> **Task statement**
Copy every record verbatim. Leave the pictures out.
----- Listed records
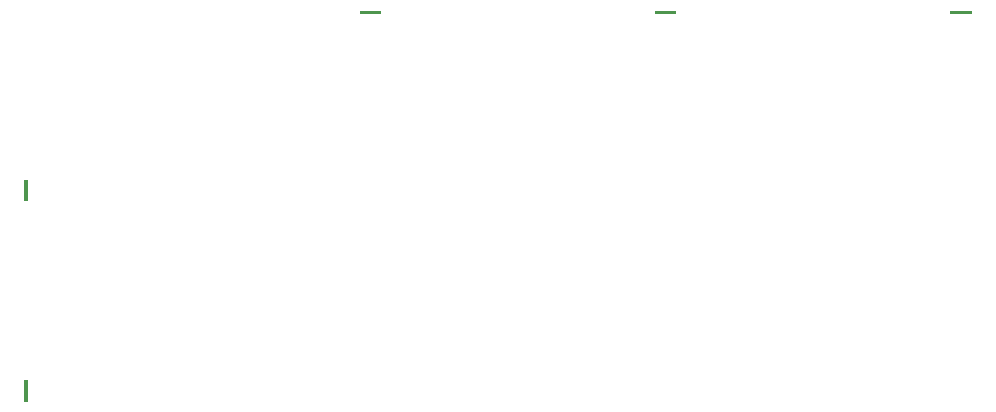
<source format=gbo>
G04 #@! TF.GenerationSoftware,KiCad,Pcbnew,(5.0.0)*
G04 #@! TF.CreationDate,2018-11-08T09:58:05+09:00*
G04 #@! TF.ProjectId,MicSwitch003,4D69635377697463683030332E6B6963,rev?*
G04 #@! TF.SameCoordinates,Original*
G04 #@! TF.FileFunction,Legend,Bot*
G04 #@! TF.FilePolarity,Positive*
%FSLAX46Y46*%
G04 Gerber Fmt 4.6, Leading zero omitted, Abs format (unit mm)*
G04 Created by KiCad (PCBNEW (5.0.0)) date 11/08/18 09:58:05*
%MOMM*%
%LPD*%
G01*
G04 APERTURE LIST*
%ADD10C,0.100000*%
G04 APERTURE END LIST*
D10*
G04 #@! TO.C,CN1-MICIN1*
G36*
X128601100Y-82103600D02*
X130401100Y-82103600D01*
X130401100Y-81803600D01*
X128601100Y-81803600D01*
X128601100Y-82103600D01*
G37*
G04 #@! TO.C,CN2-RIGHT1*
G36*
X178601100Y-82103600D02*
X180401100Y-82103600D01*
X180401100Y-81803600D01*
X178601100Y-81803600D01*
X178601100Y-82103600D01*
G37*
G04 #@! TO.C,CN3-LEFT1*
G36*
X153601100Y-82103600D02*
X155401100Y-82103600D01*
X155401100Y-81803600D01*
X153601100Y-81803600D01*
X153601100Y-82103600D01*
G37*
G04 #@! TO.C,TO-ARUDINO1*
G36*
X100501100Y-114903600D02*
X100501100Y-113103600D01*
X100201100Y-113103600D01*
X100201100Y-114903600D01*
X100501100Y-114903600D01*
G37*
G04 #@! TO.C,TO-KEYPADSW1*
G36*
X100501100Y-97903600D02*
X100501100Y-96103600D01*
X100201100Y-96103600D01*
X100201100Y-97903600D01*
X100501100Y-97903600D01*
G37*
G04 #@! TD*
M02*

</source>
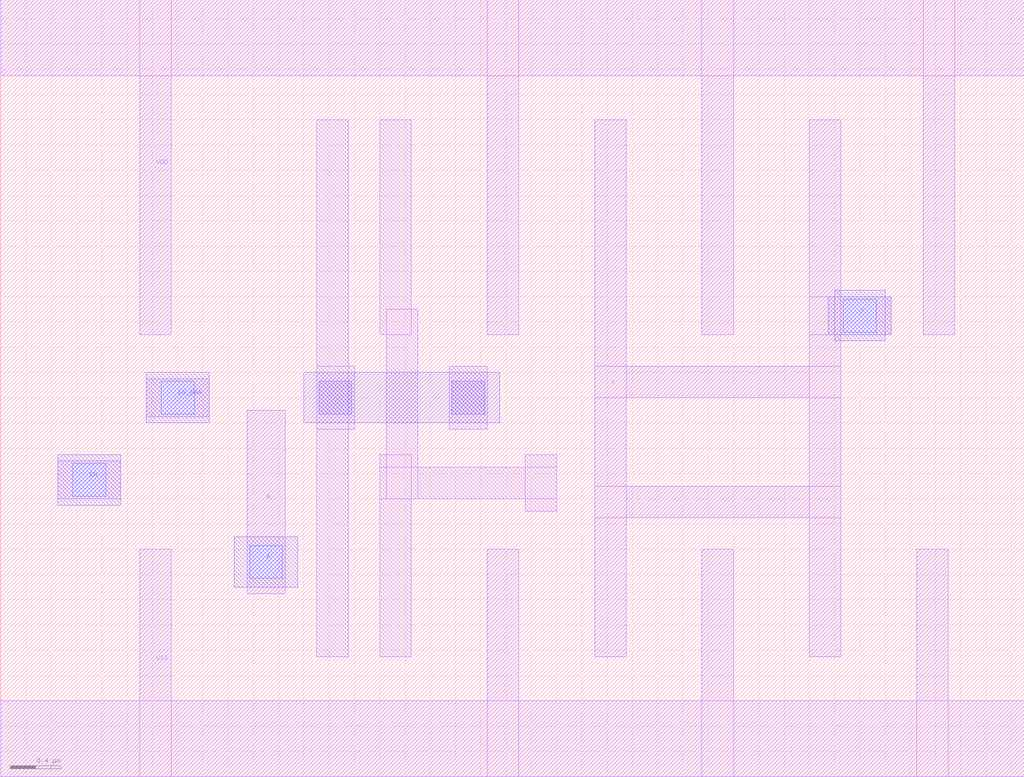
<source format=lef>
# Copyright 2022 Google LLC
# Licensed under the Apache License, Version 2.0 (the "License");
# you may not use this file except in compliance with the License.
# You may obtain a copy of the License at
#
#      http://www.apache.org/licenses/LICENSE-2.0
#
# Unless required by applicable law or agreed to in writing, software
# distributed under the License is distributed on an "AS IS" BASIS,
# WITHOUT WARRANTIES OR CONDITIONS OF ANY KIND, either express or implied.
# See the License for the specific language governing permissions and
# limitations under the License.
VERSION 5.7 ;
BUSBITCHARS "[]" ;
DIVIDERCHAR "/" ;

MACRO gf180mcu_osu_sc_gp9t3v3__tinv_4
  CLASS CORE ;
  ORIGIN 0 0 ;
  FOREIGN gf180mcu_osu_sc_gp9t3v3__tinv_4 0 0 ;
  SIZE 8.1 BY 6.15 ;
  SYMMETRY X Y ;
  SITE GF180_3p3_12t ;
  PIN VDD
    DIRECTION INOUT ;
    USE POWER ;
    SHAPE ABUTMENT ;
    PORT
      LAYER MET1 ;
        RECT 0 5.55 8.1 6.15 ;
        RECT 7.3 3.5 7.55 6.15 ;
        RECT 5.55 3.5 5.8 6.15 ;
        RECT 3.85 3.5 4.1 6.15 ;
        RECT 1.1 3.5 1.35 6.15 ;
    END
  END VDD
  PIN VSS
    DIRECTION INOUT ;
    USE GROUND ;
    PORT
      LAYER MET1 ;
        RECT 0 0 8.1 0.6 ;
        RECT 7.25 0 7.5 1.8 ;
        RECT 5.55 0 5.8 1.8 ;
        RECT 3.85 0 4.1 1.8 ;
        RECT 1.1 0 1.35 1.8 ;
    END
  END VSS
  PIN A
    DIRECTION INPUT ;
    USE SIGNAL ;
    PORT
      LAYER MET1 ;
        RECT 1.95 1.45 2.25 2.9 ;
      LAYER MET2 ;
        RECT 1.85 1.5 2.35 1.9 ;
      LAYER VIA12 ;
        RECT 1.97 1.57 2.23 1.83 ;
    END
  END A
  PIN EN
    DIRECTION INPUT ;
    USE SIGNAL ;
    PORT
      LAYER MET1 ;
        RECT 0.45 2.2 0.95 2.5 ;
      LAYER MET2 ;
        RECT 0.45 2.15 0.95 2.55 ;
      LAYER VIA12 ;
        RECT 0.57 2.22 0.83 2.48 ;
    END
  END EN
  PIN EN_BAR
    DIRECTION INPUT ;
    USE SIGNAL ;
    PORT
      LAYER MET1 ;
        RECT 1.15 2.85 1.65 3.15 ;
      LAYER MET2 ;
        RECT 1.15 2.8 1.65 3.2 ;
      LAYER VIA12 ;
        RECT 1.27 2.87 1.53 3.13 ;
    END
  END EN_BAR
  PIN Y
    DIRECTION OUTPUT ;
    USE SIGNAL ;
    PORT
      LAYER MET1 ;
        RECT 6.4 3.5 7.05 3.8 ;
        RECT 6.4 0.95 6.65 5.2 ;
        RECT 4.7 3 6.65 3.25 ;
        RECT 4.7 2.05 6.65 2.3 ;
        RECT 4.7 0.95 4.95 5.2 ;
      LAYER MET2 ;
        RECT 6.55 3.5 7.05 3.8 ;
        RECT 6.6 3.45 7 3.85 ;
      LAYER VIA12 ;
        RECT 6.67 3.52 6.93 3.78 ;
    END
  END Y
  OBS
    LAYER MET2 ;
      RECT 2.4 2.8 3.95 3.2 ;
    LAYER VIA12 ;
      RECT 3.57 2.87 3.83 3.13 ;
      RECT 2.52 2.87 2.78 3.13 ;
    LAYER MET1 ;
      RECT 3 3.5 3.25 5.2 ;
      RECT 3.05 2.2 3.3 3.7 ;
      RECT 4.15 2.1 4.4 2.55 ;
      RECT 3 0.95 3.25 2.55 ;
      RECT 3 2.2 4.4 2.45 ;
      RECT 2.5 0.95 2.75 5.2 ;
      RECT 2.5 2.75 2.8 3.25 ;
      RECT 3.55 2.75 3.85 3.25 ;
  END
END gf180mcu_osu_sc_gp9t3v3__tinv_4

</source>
----------
> **Solved problem**
<source format=gbo>
G04 #@! TF.GenerationSoftware,KiCad,Pcbnew,(5.0.0)*
G04 #@! TF.CreationDate,2018-11-08T09:58:05+09:00*
G04 #@! TF.ProjectId,MicSwitch003,4D69635377697463683030332E6B6963,rev?*
G04 #@! TF.SameCoordinates,Original*
G04 #@! TF.FileFunction,Legend,Bot*
G04 #@! TF.FilePolarity,Positive*
%FSLAX46Y46*%
G04 Gerber Fmt 4.6, Leading zero omitted, Abs format (unit mm)*
G04 Created by KiCad (PCBNEW (5.0.0)) date 11/08/18 09:58:05*
%MOMM*%
%LPD*%
G01*
G04 APERTURE LIST*
%ADD10C,0.100000*%
G04 APERTURE END LIST*
D10*
G04 #@! TO.C,CN1-MICIN1*
G36*
X128601100Y-82103600D02*
X130401100Y-82103600D01*
X130401100Y-81803600D01*
X128601100Y-81803600D01*
X128601100Y-82103600D01*
G37*
G04 #@! TO.C,CN2-RIGHT1*
G36*
X178601100Y-82103600D02*
X180401100Y-82103600D01*
X180401100Y-81803600D01*
X178601100Y-81803600D01*
X178601100Y-82103600D01*
G37*
G04 #@! TO.C,CN3-LEFT1*
G36*
X153601100Y-82103600D02*
X155401100Y-82103600D01*
X155401100Y-81803600D01*
X153601100Y-81803600D01*
X153601100Y-82103600D01*
G37*
G04 #@! TO.C,TO-ARUDINO1*
G36*
X100501100Y-114903600D02*
X100501100Y-113103600D01*
X100201100Y-113103600D01*
X100201100Y-114903600D01*
X100501100Y-114903600D01*
G37*
G04 #@! TO.C,TO-KEYPADSW1*
G36*
X100501100Y-97903600D02*
X100501100Y-96103600D01*
X100201100Y-96103600D01*
X100201100Y-97903600D01*
X100501100Y-97903600D01*
G37*
G04 #@! TD*
M02*

</source>
<source format=lef>
# Copyright 2022 Google LLC
# Licensed under the Apache License, Version 2.0 (the "License");
# you may not use this file except in compliance with the License.
# You may obtain a copy of the License at
#
#      http://www.apache.org/licenses/LICENSE-2.0
#
# Unless required by applicable law or agreed to in writing, software
# distributed under the License is distributed on an "AS IS" BASIS,
# WITHOUT WARRANTIES OR CONDITIONS OF ANY KIND, either express or implied.
# See the License for the specific language governing permissions and
# limitations under the License.
VERSION 5.7 ;
BUSBITCHARS "[]" ;
DIVIDERCHAR "/" ;

MACRO gf180mcu_osu_sc_gp9t3v3__tinv_4
  CLASS CORE ;
  ORIGIN 0 0 ;
  FOREIGN gf180mcu_osu_sc_gp9t3v3__tinv_4 0 0 ;
  SIZE 8.1 BY 6.15 ;
  SYMMETRY X Y ;
  SITE GF180_3p3_12t ;
  PIN VDD
    DIRECTION INOUT ;
    USE POWER ;
    SHAPE ABUTMENT ;
    PORT
      LAYER MET1 ;
        RECT 0 5.55 8.1 6.15 ;
        RECT 7.3 3.5 7.55 6.15 ;
        RECT 5.55 3.5 5.8 6.15 ;
        RECT 3.85 3.5 4.1 6.15 ;
        RECT 1.1 3.5 1.35 6.15 ;
    END
  END VDD
  PIN VSS
    DIRECTION INOUT ;
    USE GROUND ;
    PORT
      LAYER MET1 ;
        RECT 0 0 8.1 0.6 ;
        RECT 7.25 0 7.5 1.8 ;
        RECT 5.55 0 5.8 1.8 ;
        RECT 3.85 0 4.1 1.8 ;
        RECT 1.1 0 1.35 1.8 ;
    END
  END VSS
  PIN A
    DIRECTION INPUT ;
    USE SIGNAL ;
    PORT
      LAYER MET1 ;
        RECT 1.95 1.45 2.25 2.9 ;
      LAYER MET2 ;
        RECT 1.85 1.5 2.35 1.9 ;
      LAYER VIA12 ;
        RECT 1.97 1.57 2.23 1.83 ;
    END
  END A
  PIN EN
    DIRECTION INPUT ;
    USE SIGNAL ;
    PORT
      LAYER MET1 ;
        RECT 0.45 2.2 0.95 2.5 ;
      LAYER MET2 ;
        RECT 0.45 2.15 0.95 2.55 ;
      LAYER VIA12 ;
        RECT 0.57 2.22 0.83 2.48 ;
    END
  END EN
  PIN EN_BAR
    DIRECTION INPUT ;
    USE SIGNAL ;
    PORT
      LAYER MET1 ;
        RECT 1.15 2.85 1.65 3.15 ;
      LAYER MET2 ;
        RECT 1.15 2.8 1.65 3.2 ;
      LAYER VIA12 ;
        RECT 1.27 2.87 1.53 3.13 ;
    END
  END EN_BAR
  PIN Y
    DIRECTION OUTPUT ;
    USE SIGNAL ;
    PORT
      LAYER MET1 ;
        RECT 6.4 3.5 7.05 3.8 ;
        RECT 6.4 0.95 6.65 5.2 ;
        RECT 4.7 3 6.65 3.25 ;
        RECT 4.7 2.05 6.65 2.3 ;
        RECT 4.7 0.95 4.95 5.2 ;
      LAYER MET2 ;
        RECT 6.55 3.5 7.05 3.8 ;
        RECT 6.6 3.45 7 3.85 ;
      LAYER VIA12 ;
        RECT 6.67 3.52 6.93 3.78 ;
    END
  END Y
  OBS
    LAYER MET2 ;
      RECT 2.4 2.8 3.95 3.2 ;
    LAYER VIA12 ;
      RECT 3.57 2.87 3.83 3.13 ;
      RECT 2.52 2.87 2.78 3.13 ;
    LAYER MET1 ;
      RECT 3 3.5 3.25 5.2 ;
      RECT 3.05 2.2 3.3 3.7 ;
      RECT 4.15 2.1 4.4 2.55 ;
      RECT 3 0.95 3.25 2.55 ;
      RECT 3 2.2 4.4 2.45 ;
      RECT 2.5 0.95 2.75 5.2 ;
      RECT 2.5 2.75 2.8 3.25 ;
      RECT 3.55 2.75 3.85 3.25 ;
  END
END gf180mcu_osu_sc_gp9t3v3__tinv_4

</source>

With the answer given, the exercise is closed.